Open freezing is the process of freezing fresh produce, baked goods, and other foods in such a way that you can easily use only what you need instead of the whole package. It’s a great way to make the most of your time, effort, and grocery money and fill your freezer with homemade convenience items.
You’ve had such a fun day berry picking with the kids. You think, it would be great to stash a bunch of these berries away for the winter. Then we could enjoy berries for all kinds of recipes.
Upon returning home, you carefully wash and package a large bag of berries, thrilled that you’ll have a source of sunshiny goodness for months to come.
A few weeks later you go to the freezer. You just want a handful of berries to throw into a smoothie. But, what the…? The berries are frozen in a solid chunk. One very large solid chunk.
You can either thaw the entire bag — and figure out what to do with ALL THOSE BERRIES right now! — or you can try to chisel off what you need and hope you don’t poke your eye out.
Surely there’s a better way to freezing foods so that you can conveniently use them later, right?
Yes, there is a better way and it won’t take long. What you’re looking for is the process of mimicking a commercially flash frozen process at home, otherwise known as open freezing.
The difference between flash freezing and open freezing
Scientifically, flash freezing involves cryogenic temperatures. Obviously, your kitchen is not that high tech. But you can approximate the “flash freezing” process at home; its technical term is open freezing.
The process is really quite simple. Freeze perishable food items in single layers on trays so that they are independently frozen, not clinging together in a frozen clump. Once they are strong and independent, you can package them together in a ziptop freezer bag or freezer-safe container and return them to the freezer for longer storage. In doing so, you avoid having to thaw a huge lump of something.
Foods that are great for open freezing:
Flash freezing works well for a number of food items, besides the aforementioned berries. You can open freeze food items like hamburger patties, taquitos, sliced chicken strips, scones, cinnamon rolls, and chocolate butterhorns. Open freezing is also good for freezing a variety of fresh produce, like mushrooms, sliced onion, bell pepper strips, banana slices, cherries, and other fruits like pineapple or mango.
These recipes make good use of open freezing:
- Chocolate Butterhorns
- Cinnamon Roll Convenience Without the Can
- Maple Oat Scones
- Making Burger Patties for the Freezer
- Easy Chicken Strips for the Freezer
- Easy Chicken and Cheese Flautas
I regularly freeze all the above items. When I want berries for a smoothie or scones for breakfast, I just pull what I need out of the freezer instead of having to thaw an entire package of something. The scones bake up wonderfully first thing in the morning with very little work from me. Love that!
Open freezing foods at home: how to do it
- Prepare your food items: rinse the berries, form the hamburger patties, prepare the rolls, etc.
- Lay them out on parchment-lined cookie sheets. Be sure that your trays fit inside your freezer!

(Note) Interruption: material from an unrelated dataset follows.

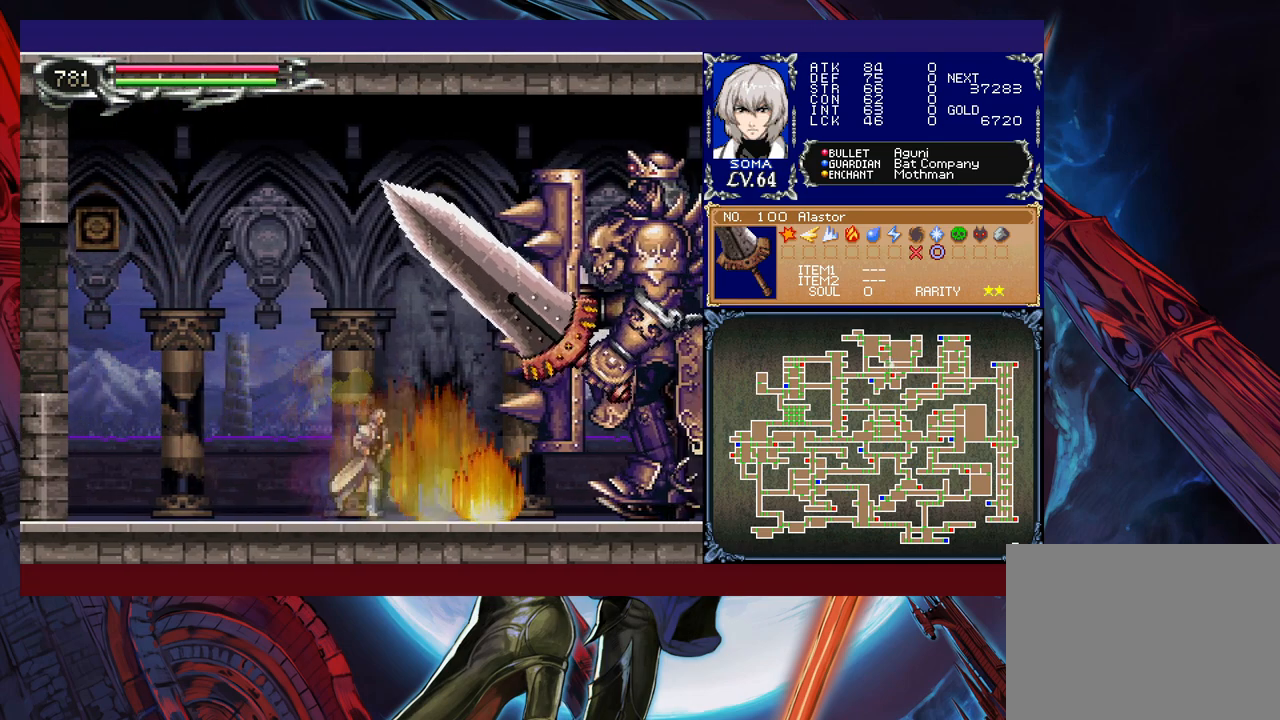
{"buttons": [], "left_stick": "center", "events": [[67, "B", "down"], [117, "B", "up"], [267, "A", "down"], [300, "left_stick", "center"], [367, "A", "up"]]}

- Place the trays in the freezer, making sure the tray sits level.
- After 20-30 minutes or until the surface of the food item is hard, pull the tray from the freezer and quickly package the food into labeled freezer bags.
- Immediately return the bags to the freezer. Store the bags in the freezer until ready to use.

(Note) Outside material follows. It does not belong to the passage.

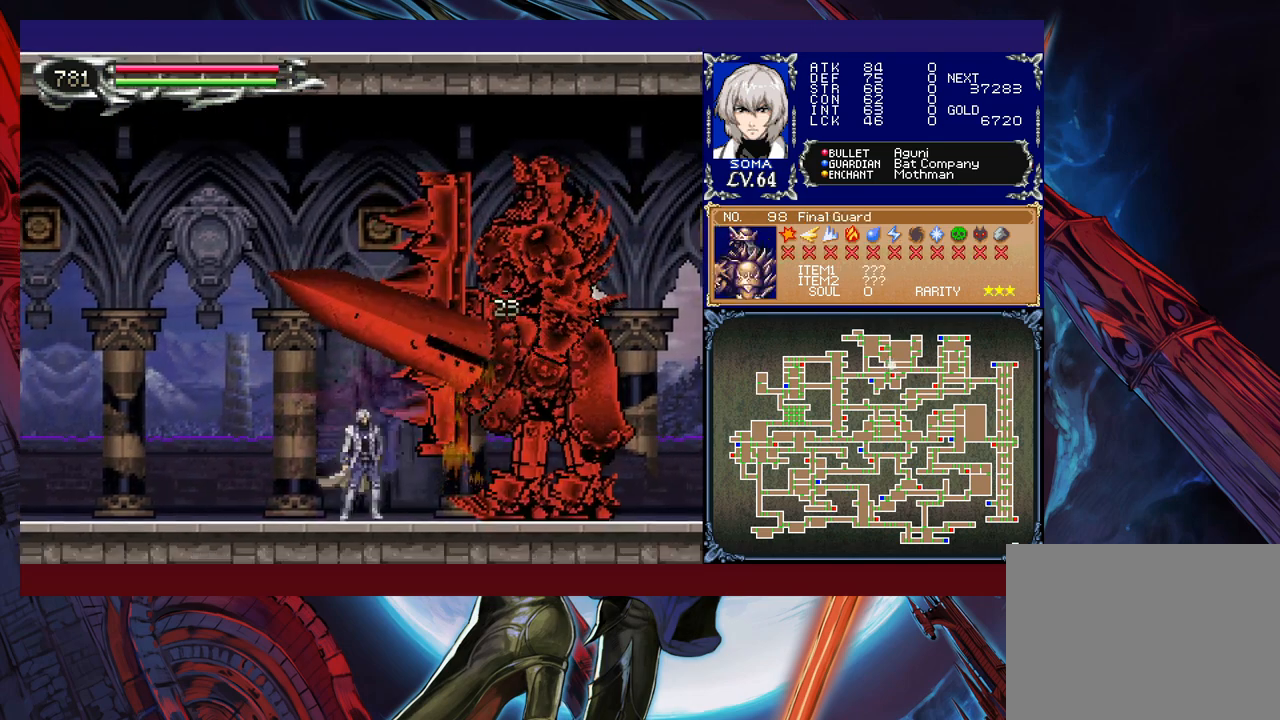
{"buttons": ["B"], "left_stick": "center", "events": [[17, "left_stick", "up"], [50, "B", "down"], [100, "A", "down"], [100, "B", "up"], [167, "A", "up"], [167, "left_stick", "center"], [217, "left_stick", "left"], [400, "left_stick", "right"], [467, "B", "down"], [467, "left_stick", "center"]]}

- Use only as many of the item as you need at a given time.
Practically speaking, I’ve found that my side-by-side freezer works best for flash freezing. Your mileage may vary.
Once you’ve frozen the food items individually, you’ll need to package them for longterm storage. Choose ziptop freezer bags that are thicker than regular ziptop storage bags or freezer-safe containers. These square freezer boxes make stacking easy.